WP8: Exploring the sustainability of the “smart” bioeconomy
If the 2030 bioeconomy is to be “smart” then it has to be sustainable. Although there are many aspects of sustainability that could be examined in this WP we focus on three key issues. The first two concern the implications of agricultural land use changes on terrestrial biodiversity and GHG emissions. The third concerns how different approaches to bioeconomic development are likely to influence the energy footprint of the bioeconomy. How environmentally sustainable are the foresighted bioeconomic development scenarios likely to be?
Task 8a: Effects of changes in spatial distribution of agricultural production on greenhouse gas emissions.
This task addresses the question of how structural and spatial changes in agricultural production from the scenarios developed in the foresight analysis (WP2) will influence GHG emissions from agriculture. Method: The approach will be based on modelling GHG emissions and soil carbon change in six case studies representing different agroclimatic regions in Norway. For the case studies, we use the municipalities selected by Skjelvåg et al. (2012) as detailed data on climate and soil needed for the modelling are available. Based on the FA in WP2 and the spatial analyses in WPs 6 and 7, models will be developed to describe expected changes in GHG emissions and soil carbon balance given different scenarios. Data on present agricultural production on each farm will be retrieved from production registry data as a starting point for the modelling. The model will build on the existing HOLOS model adapted for Norwegian conditions (Bonesmo et al. 2013).
Output: An analysis of how GHG emissions are expected to change given different scenarios and in different regions of Norway.
Task 8b: Exploring the relationship between agricultural land-use and large-scale patterns in biodiversity.
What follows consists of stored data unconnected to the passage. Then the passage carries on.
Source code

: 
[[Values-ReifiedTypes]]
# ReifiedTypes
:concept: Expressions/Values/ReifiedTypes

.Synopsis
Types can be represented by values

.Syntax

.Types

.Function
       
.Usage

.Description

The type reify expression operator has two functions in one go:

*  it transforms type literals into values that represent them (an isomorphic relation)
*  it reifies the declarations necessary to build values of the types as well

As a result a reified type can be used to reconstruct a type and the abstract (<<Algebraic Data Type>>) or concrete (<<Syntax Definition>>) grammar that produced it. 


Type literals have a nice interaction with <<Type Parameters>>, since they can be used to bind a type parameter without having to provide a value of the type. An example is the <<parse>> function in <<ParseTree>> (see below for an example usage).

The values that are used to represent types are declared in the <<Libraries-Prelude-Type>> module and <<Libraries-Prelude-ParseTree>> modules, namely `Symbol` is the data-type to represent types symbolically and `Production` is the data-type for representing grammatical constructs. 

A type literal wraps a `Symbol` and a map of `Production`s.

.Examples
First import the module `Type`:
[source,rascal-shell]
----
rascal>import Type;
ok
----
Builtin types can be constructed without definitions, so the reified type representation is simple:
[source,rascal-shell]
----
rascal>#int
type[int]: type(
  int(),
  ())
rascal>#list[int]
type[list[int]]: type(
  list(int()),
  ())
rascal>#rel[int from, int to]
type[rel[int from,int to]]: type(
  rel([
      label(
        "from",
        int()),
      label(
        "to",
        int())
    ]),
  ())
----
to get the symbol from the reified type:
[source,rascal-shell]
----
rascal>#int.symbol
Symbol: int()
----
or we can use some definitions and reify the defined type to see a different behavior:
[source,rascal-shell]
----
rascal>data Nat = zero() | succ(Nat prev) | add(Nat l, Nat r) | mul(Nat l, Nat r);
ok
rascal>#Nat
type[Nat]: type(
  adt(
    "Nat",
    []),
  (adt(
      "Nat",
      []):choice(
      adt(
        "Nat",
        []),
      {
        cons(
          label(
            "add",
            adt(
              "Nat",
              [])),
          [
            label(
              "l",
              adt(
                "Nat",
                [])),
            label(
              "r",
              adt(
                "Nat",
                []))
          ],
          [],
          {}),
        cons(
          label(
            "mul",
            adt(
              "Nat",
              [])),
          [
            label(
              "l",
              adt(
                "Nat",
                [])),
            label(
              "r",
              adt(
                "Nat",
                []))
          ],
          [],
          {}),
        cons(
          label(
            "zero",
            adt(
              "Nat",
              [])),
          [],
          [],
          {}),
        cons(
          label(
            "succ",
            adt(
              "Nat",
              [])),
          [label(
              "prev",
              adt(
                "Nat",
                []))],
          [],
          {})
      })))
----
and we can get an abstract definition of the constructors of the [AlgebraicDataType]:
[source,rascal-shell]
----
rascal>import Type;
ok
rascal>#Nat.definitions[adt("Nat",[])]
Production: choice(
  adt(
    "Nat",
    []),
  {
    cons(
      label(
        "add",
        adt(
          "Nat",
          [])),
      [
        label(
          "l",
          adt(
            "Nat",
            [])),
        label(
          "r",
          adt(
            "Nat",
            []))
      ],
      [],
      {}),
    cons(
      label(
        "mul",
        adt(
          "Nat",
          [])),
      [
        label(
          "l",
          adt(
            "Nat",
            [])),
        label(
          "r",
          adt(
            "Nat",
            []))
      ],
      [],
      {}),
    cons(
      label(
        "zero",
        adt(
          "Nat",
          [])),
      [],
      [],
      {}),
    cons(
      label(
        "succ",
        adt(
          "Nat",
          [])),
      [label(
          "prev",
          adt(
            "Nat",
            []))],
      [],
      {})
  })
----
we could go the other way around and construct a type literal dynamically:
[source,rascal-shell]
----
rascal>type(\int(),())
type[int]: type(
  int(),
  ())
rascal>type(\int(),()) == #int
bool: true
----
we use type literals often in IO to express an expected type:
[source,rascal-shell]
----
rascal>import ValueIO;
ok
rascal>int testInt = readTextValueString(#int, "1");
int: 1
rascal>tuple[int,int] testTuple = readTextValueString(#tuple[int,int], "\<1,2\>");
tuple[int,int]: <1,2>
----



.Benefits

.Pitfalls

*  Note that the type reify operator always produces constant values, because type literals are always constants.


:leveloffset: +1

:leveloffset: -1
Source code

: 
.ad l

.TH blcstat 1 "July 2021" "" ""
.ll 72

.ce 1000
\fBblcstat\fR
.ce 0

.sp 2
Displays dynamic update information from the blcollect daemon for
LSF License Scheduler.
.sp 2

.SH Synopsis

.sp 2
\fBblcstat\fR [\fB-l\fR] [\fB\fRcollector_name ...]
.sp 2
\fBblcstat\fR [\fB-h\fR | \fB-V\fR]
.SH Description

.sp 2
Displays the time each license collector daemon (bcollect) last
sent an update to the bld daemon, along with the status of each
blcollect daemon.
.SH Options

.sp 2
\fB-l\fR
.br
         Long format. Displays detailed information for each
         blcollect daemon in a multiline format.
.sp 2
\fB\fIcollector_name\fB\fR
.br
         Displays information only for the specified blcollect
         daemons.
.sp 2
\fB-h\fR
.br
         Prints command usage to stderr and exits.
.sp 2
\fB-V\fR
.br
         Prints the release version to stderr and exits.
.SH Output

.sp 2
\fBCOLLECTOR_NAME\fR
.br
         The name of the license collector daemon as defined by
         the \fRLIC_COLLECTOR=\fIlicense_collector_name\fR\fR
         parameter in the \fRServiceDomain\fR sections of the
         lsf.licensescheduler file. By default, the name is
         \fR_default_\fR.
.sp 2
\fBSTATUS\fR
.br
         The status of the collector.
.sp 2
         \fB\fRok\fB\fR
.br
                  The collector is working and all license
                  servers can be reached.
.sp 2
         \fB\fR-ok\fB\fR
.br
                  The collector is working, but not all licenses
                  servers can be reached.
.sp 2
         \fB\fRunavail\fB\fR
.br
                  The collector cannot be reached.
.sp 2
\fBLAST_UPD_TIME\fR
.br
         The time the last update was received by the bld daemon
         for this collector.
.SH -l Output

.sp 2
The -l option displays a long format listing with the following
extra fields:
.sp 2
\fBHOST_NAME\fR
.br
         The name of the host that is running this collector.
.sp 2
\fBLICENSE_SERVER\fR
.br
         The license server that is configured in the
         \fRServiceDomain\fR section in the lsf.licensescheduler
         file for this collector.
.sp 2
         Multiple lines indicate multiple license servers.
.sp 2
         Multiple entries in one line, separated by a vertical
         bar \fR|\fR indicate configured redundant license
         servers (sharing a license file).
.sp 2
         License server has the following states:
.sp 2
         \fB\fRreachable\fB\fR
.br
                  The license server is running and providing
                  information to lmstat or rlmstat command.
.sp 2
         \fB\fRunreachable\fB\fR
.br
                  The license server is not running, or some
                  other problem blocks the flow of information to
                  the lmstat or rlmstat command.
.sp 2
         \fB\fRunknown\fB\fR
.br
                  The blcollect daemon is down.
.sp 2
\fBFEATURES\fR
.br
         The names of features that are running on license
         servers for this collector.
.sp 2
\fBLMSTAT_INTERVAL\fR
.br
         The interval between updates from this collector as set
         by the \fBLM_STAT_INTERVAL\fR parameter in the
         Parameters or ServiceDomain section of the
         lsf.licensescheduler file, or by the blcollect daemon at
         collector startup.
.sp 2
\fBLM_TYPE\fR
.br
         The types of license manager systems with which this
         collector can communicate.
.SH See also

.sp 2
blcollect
In this task, the relationship between agricultural production and land-use intensity on one side and large-scale patterns in biodiversity on the other will be explored. By using large-scale nature monitoring data, we will specifically investigate change in agricultural land-use as a driver for change in biodiversity. Method: The relationship between agricultural production and land-use intensity on one side and large-scale patterns in biodiversity on the other will be explored using a correlative approach. Existing data on climate, landscape, natural resources, agricultural land-use and biodiversity will be mapped into a common hierarchical data structure. Some biodiversity indicators (response variables in the analysis) will be mapped into a 10x10km grid covering Norway. Other biodiversity indicators are only available at the municipality level. The geographical variation in agricultural production and land-use intensity will be described by compiling data from the registry of direct farm payments and other sources. The approach described by Erb al. (2013) will be used as a starting point for describing variation in land-use intensity. Large-scale patterns in biodiversity will be described using direct and indirect indicators of biodiversity. The distributions of a predefined set of plant species with a strong association with semi-natural habitats will be used as direct indicators of biodiversity in agricultural landscapes. Data on occurrence of species (so-called presence-only data) will be retrieved from the Global Biodiversity Facility. The relationship between the distribution of the model species and explanatory variables will be examined using the maximum entropy algorithm (Phillips et al. 2006). The models developed will be evaluated by setting aside parts of the original data set prior to the analysis (although ideally independent data would be used for model evaluation). Indirect indicators of biodiversity developed within the programme Nature Index for Norway will also be used as response variables but then at the level of municipalities (see Certain et al. 2011).
Output: An analysis of how changes in agricultural land use in the bioeconomic transition scenarios are likely to affect biodiversity.
WP8c: Applying a bio-energy approach to understanding energy efficiency in the bioeconomy.
The transformation to a bioeconomy will demand increasing the energy efficiency of processes that are used to generate desirable products (Philp et al, 2013). In addition, some of these products will have to be generated in completely new structures, to accommodate bioenergetic limitations (Marquardt et al., 2012). Method: This work package will explore a novel bio-energy approach to evaluate resource utilization and production streams based on bioenergetic considerations. For this an agent-based approach will be employed operating within an metabolically and energetically coupled metabolic environment (Ebrahim et al., 2013). While there are alternative approaches to understanding energy in the bioeconomy (e.g. life-cycle analysis) this experimental approach provides us with the possibility of synthesising new transdisciplinary theory between natural and social sciences.
Output: The identification of non-sustainable products and production networks and options for enhancing energy efficiency in the future bioeconomy.
WP leader: Dr Knut Anders, Bioforsk (WP8a & b), Dr Hohmann-Marriot, NTNU Department of Biotechnology (WP8c). Additional participants: CRR, CSAFE (NZ), James Hutton Institute (UK).